**ACTIVITY**
In the article about the memorial recital, what instrument will Mikael Eliasen play during the concert?

**PASSAGE**
This past June, Spiro Malas — operatic bass, longtime Chautauquan and husband to Marlena Malas, head of the School of Music Voice Program — passed away. After spending decades teaching and performing at Chautauqua, Spiro was a close friend to many School of Music faculty members, students and other Chautauquans. Now, one of those friends — guest faculty Mikael Eliasen — seeks to memorialize him in concert.

At 7:30 p.m. tonight, July 24, in McKnight Hall, seven voice students will sing in a recital put together by Eliasen called “To Spiro, With Love.”

“I knew him really well,” Eliasen said. “I’ve known both Marlena and Spiro for about 35 years. So I felt that I wanted to honor him in my way.”

Each season, Eliasen puts together a themed program to be performed by voice students that he chooses himself after listening to every student in the Voice Program sing. This year, those students are baritone Evan Lazdowski, mezzo-soprano Lucy Evans, baritone Adam Catangui, mezzo-soprano Erin Wagner, tenor Mathieu Levan, baritone Marcel Sokalski and counter-tenor Sam Siegel. Eliasen will not be singing, but he will be playing piano and providing context and explanation for the pieces he chose.

“(While choosing vocalists), I’m looking for something that is maybe very abstract and difficult to put your finger on, but (that) I would call soulful,” Eliasen said, “where somebody maybe is not afraid to be vulnerable — and I think for this particular concert, that’s a very important element.”

In a traditional voice recital, only the vocalists who are performing the piece would be onstage at one time, but for this concert, all the students will remain on stage for the duration of the recital.

“I view it a little bit like a Quaker gathering, where people get up and they sing, and I talk a little and maybe interact with the audience a little,” Eliasen said.

The program consists largely of pieces by American composers such as Leonard Bernstein, George Gershwin and Aaron Copland, and all the pieces are in English. Malas loved to sing in English, Eliasen said, and though usually classically trained vocalists perform many pieces in Italian, German and other languages, there is something uniquely poignant about the students singing in their own language to an audience that also knows that language.

“This way, right from the beginning, the whole concert is about words that everybody understands, which for me is very important in the process of communicating,” Eliasen said. “The biggest difference between a singer and, let’s say, a trombone player is, of course, words.”

Though the recital is dedicated to Malas, it is not a maudlin program, but rather a celebration of the kind of music he liked and a collection of pieces that make Eliasen think of him.

**INFORMATION PROVIDED**
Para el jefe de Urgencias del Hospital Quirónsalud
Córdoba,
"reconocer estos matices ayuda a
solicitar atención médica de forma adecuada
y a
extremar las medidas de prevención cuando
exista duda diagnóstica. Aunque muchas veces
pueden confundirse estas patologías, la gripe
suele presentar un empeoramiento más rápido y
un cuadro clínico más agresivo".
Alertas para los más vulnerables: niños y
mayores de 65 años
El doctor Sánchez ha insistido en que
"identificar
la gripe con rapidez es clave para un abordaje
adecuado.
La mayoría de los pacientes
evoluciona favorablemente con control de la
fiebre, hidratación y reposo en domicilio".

---

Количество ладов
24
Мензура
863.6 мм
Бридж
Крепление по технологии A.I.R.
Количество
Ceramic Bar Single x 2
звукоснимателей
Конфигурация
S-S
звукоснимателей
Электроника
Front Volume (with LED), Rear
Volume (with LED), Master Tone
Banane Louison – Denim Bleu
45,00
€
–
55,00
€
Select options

**ANSWER TO THE PROBLEM**
Piano.